Na chegada desse mês de março, simbólico para as lutas de nós mulheres, há poucos dias da data em que comemoramos 91 anos do voto feminino – 24 de fevereiro – e recém-saídas do Carnaval, é cada vez mais óbvio que a reconstrução, a refundação e a revolução do Brasil só será possível pelas mãos das mulheres negras. Embora a sociedade, ainda machista e patriarcal, teime em nos empurrar para trás e em invisibilizar nossas lutas, conquistas, histórias e memórias, temos galgado degraus cada vez mais altos e não é por acaso, mas sim por competência, visão, ancestralidade e coletividade.

Nós, mulheres negras, que compomos um conjunto populacional, que em diáspora dos países africanos nas Américas e na Europa, temos nossa existência atravessada por uma série de violações no decorrer dos processos. O deslocamento forçado do povo negro se desenhou de maneira muito perversa e todo o processo de suplício ao corpo negro teve incidência brutal no corpo das mulheres negras. Foram inúmeras tentativas de desumanizar nossos corpos e existência, o que é francamente constatável com o horror dos estupros, da exploração das formas femininas de nós negras, a retirada dos direitos reprodutivas, quando os filhos eram arrancados das mães negras para que os filhos dos brancos pudessem mamar em nossos peitos, assim como a brutalidade de quebrar os dentes das nossas ancestrais porque a falta de higiene apodrecia os dentes da branquitude vinda da Europa.

Nos submeteram aos mais distintos flagelos, contudo não conseguiram apagar as chamas de vida que carregamos e a nossa capacidade de buscar saídas e construir estratégias para garantir nossas liberdades e a do nosso povo. Conhecimento é poder e por isso mesmo as inúmeras tentativas de apagar nossas ancestralidades.

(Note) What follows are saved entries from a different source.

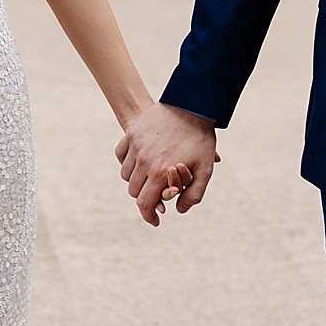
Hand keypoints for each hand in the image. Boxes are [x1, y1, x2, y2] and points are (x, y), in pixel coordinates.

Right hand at [116, 103, 218, 223]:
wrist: (192, 104)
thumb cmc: (200, 138)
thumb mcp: (205, 169)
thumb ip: (194, 194)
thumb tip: (178, 210)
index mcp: (160, 172)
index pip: (145, 203)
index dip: (148, 215)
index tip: (155, 220)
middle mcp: (144, 160)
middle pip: (134, 191)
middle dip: (145, 197)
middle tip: (157, 194)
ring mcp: (136, 145)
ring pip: (126, 175)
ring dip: (136, 180)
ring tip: (150, 176)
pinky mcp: (132, 133)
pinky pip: (120, 155)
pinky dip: (126, 162)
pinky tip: (139, 161)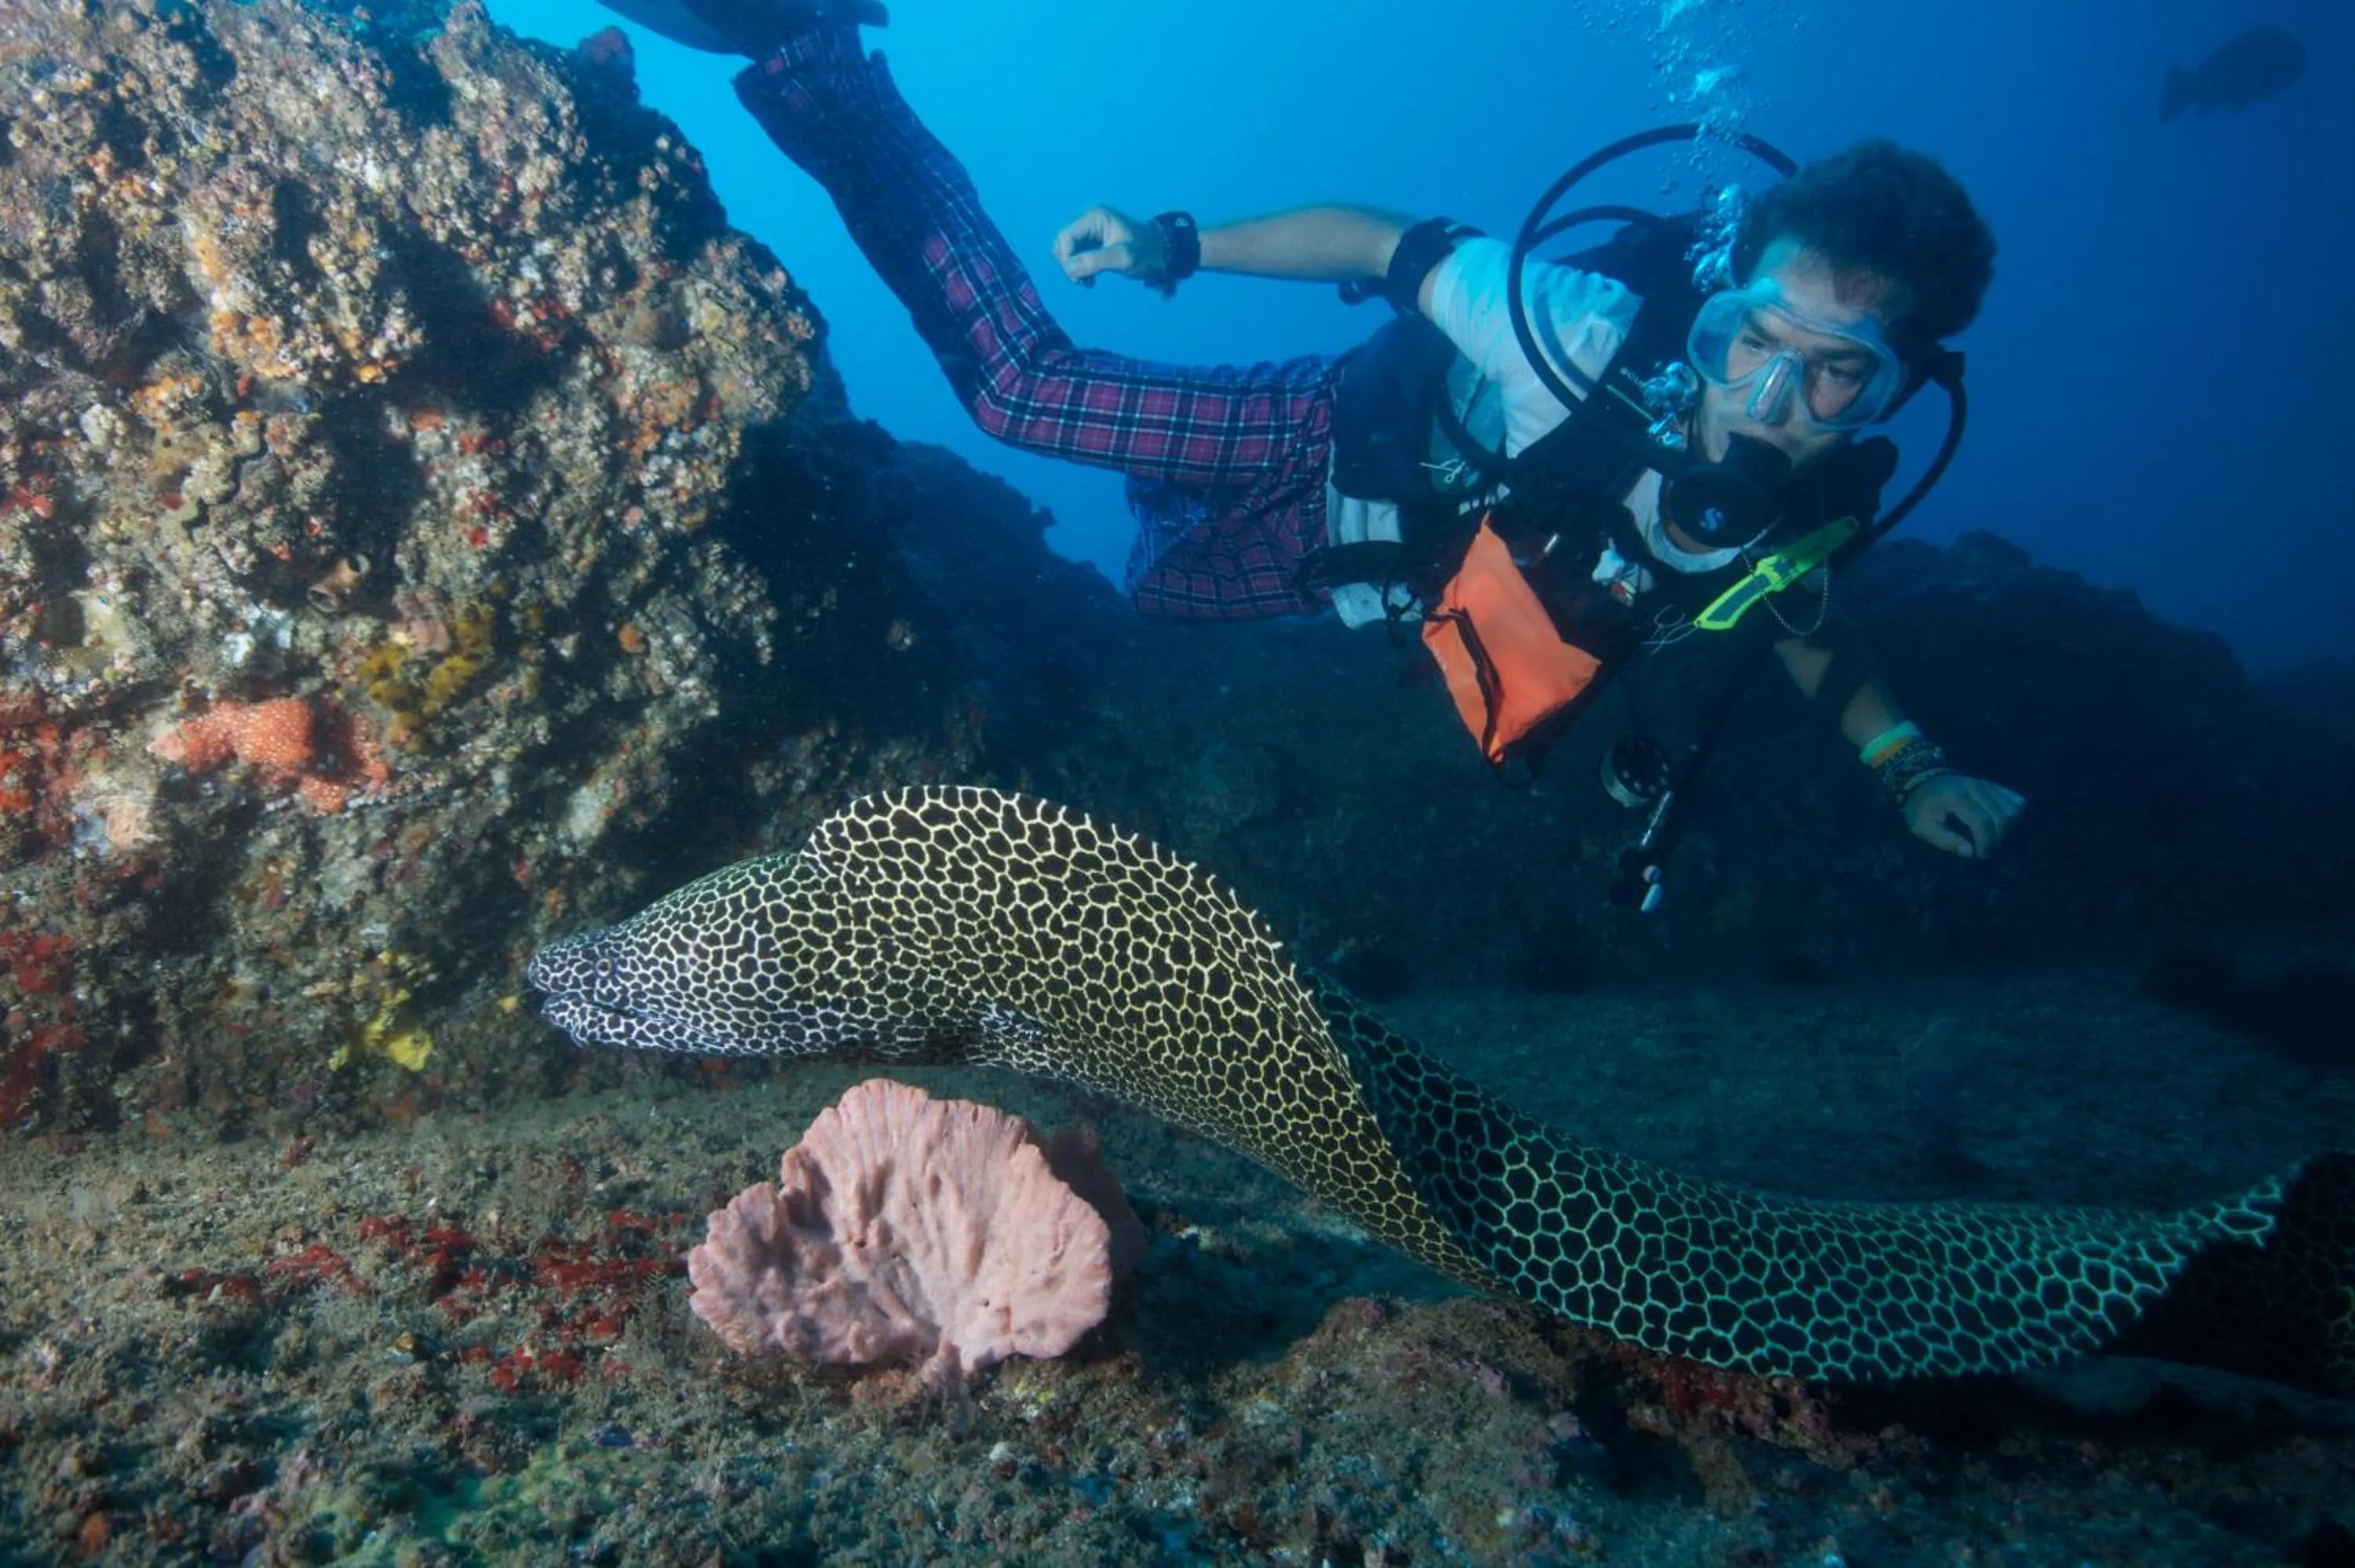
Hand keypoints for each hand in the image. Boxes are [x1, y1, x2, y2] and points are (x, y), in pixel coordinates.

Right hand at [1052, 206, 1171, 288]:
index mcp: (1094, 217)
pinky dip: (1078, 268)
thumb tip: (1069, 268)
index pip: (1065, 236)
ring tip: (1088, 281)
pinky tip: (1090, 279)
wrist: (1161, 254)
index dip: (1066, 258)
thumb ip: (1095, 261)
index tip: (1078, 277)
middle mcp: (1088, 220)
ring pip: (1067, 250)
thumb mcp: (1123, 257)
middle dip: (1069, 263)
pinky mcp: (1092, 242)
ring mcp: (1089, 231)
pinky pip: (1075, 255)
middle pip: (1062, 242)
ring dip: (1073, 268)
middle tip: (1083, 280)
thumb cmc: (1145, 253)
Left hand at [1903, 773, 2025, 859]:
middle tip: (1987, 849)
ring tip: (1993, 837)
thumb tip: (1970, 852)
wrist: (1921, 780)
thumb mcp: (1921, 826)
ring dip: (2007, 826)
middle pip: (2001, 815)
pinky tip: (2003, 824)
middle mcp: (1974, 786)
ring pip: (2012, 806)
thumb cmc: (1920, 807)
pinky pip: (2013, 798)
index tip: (1981, 855)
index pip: (1981, 821)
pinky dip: (2013, 813)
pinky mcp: (1991, 783)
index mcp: (1956, 796)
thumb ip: (1945, 840)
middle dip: (1997, 836)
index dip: (1986, 842)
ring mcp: (1985, 783)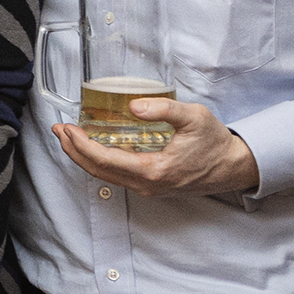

Não permitimos, não sucumbimos e, com muita luta, ocupamos espaços em todas as áreas, inclusive na política institucional. Nos reinventamos e seguimos ampliando nossa ocupação para promover a refundação da sociedade.

E é muito simbólico que, neste florescer de março logo após o Carnaval e pouco antes de completar cinco anos do massacre de uma mulher negra, favelada, diversa, vereadora democraticamente eleita, Marielle Franco, no desfile de uma escola de samba, que reverbera e fala ao inconsciente das classes populares, mostra que é preciso um outro pacto, uma refundação, uma outra independência a partir de um corpo específico. Poderia a Beija-Flor só tirar Dom Pedro do cavalo, deixando o povo tomar conta, mas optou por colocar em seu lugar uma mulher negra. Essa mensagem é subliminar e poderosa, pois mostra para as classes populares que as mulheres negras sempre estiveram na vanguarda. Para além da história, as mulheres negras estão em todas as esferas políticas, inclusive a institucional, e mostram que estão preparadas para fazer a revolução da sociedade brasileira.

O Brasil não está preparado. Os partidos não estão preparados. Mas a sociedade brasileira precisa ser levada a isso, à identificação de que a independência real do povo brasileiro só virá com as mulheres negras. E o Carnaval, essa cultura popular centrada no trabalho, na competência e na força das pessoas negras, vem sendo um disparador dessas formas de repensar a sociedade brasileira a partir de sua maioria social, que é preta e parda, é negra!

São as Marias, Joanas, Felipas, Rosas, Marielles, Mônicas, Beneditas, Dandaras, Leilas… as propulsoras da nova realidade política, econômica, cultural e social do nosso país.